Who will take up the cause of the marginalized? Who will clarify that the experience of American survivors of the uniquely American holocausts merges with the universal? Denise Giardina, in her novels about the Appalachian miners, examines this relationship. Richard Price’s hard-bitten city dwellers connect to this reality. Russell Banks’ vivid portrait of the abolitionist family of John Brown in Cloudsplitter. Even John Grisham, in A Time To Kill, examines the brutality of Southern law from the viewpoint of a civil rights lawyer. But by and large, the angst over the American holocaust is left to the survivors to write about. There is an acquiescence that white Americans are not survivors also. I want to read someone who expresses the complexity of this relationship, it’s ambiguity and it’s decisiveness.
We are back to where we began. America must own up to its own holocausts. It must own up to its own fascist practices. We must recognize the reality that Germans drew up their proscriptions against Jews after reading about the American post Civil War black codes. America relies on certain ideas and institutions to guarantee that the holocausts remain the property of demagogues.
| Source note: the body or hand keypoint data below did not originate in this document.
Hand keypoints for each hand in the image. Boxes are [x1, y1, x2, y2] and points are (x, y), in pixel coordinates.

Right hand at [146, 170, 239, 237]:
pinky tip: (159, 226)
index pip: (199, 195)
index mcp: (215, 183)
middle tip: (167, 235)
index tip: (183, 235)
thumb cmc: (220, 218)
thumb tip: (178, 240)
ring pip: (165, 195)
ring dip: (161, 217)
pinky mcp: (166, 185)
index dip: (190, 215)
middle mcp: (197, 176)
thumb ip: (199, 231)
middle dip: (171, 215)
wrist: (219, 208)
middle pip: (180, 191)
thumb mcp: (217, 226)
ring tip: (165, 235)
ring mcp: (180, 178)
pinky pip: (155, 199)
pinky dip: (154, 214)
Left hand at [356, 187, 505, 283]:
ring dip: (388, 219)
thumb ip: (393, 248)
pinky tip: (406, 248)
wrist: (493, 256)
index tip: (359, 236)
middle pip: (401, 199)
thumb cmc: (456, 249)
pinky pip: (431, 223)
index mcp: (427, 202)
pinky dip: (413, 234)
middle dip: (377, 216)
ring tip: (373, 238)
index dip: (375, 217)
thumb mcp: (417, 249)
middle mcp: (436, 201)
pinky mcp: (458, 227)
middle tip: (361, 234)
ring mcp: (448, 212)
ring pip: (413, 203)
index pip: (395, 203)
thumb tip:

Literature can break this stranglehold. Literature arises on the foundation of experience. Forty and fifty years ago, this experience was segregated, balkanized and exemplified politically by liberation movements and civil rights movements. Those movements have gone as far as they could have: they have achieved integration of segments of those communities into the leading circles of the country. The leaders of those movements of yesteryear today are more representatives of the Democratic Party and all it represents than of the grassroots movements from which they evolved. The experience of today is a different experience. It is the experience of the fragmentation of those movements and the emergence of a class movement. Such a movement is calling forth its writers, its musicians, its artists. Only this kind of a movement can confront the past in all its ambiguity with unambiguous honesty.
V.
Many years ago I interrupted the peaceful ending of a family seder, after all the questions had been asked and answered, and after everyone had a warm feeling of democracy that the story of liberation from pharaoh always brings. I asked how we could end this celebration without at least commenting on the suppression of the Palestinians and questioning how this contradicts the notion of liberation in Israel. I was not a very popular person. Since then I have come to be encouraged by the number of people who share these opinions. I was encouraged in 2000 by the number of Israeli soldiers refusing to fight (just as their German anti-fascist forbears tried to undermine the Third Reich). I am encouraged today by the US Jewish Voice for Peace and its clear opposition to the Zionist state of Israel. And I find the broad social activity for housing, health care, abolition of the carceral state and other fundamental needs – movements to end our ongoing holocausts — very encouraging. These movements need a literary voice. It’s time for a class movement in literature, drawing on the unique and emerging 21st century experience of a newly forming class of disenfranchised: A class whose historic role is abolition of all previously existing conditions of exploitation and oppression.